- EXTRAIT DE PAGE

Les stages occupent une place centrale dans la composante pratique de la FIE, notamment en matière d’heures (un minimum de 700 heures est destiné à la réalisation des stages en milieu scolaire au Québec). Ils offrent un contexte permettant « d’apprendre en expérimentant, en faisant, en mettant “la main à la pâte”, en s’inscrivant “en vrai” dans des relations professionnelles […], mais aussi en observant et en ayant un recul réflexif sur ce que l’on fait et ce que l’on voit » (Glaymann, 2014, p. 63). Conséquemment, les stages en milieu scolaire misent sur l’apprentissage expérientiel, les situations réelles d’apprentissage, les interactions avec les diverses personnes impliquées ainsi que sur la réflexivité des stagiaires, tout en respectant l’esprit des curriculums prescrits (Boutet, 2000 ; Glaymann, 2014).

Les séminaires se définissent comme étant des activités complémentaires aux stages (Boutet, 2000 ; Desbiens, Molina et Habak, 2019). Ils sont constitués d’échanges réflexifs portant sur des « expériences individuelles qui peuvent être transformées, dans l’interaction réflexive, en un savoir plus généralisable » (Boutet, 2000, p. 65).

- DONNÉES
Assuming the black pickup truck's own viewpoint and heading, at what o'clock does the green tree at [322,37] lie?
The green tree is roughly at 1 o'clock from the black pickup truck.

- CONSIGNE 1
Selon l'extrait sur les stages, combien d'heures au minimum sont destinées aux stages en milieu scolaire au Québec ?
- CONSIGNE 2
Recopiez tout ce qui va de « Les stages occupent » jusqu'à « 2000 ; Glaymann, 2014). » dans l'extrait sur les stages, en remplaçant « stagiaires » par « étudiants ».

- RÉPONSE 1
Un minimum de 700 heures.

- RÉPONSE 2
Les stages occupent une place centrale dans la composante pratique de la FIE, notamment en matière d’heures (un minimum de 700 heures est destiné à la réalisation des stages en milieu scolaire au Québec). Ils offrent un contexte permettant « d’apprendre en expérimentant, en faisant, en mettant “la main à la pâte”, en s’inscrivant “en vrai” dans des relations professionnelles […], mais aussi en observant et en ayant un recul réflexif sur ce que l’on fait et ce que l’on voit » (Glaymann, 2014, p. 63). Conséquemment, les stages en milieu scolaire misent sur l’apprentissage expérientiel, les situations réelles d’apprentissage, les interactions avec les diverses personnes impliquées ainsi que sur la réflexivité des étudiants, tout en respectant l’esprit des curriculums prescrits (Boutet, 2000 ; Glaymann, 2014).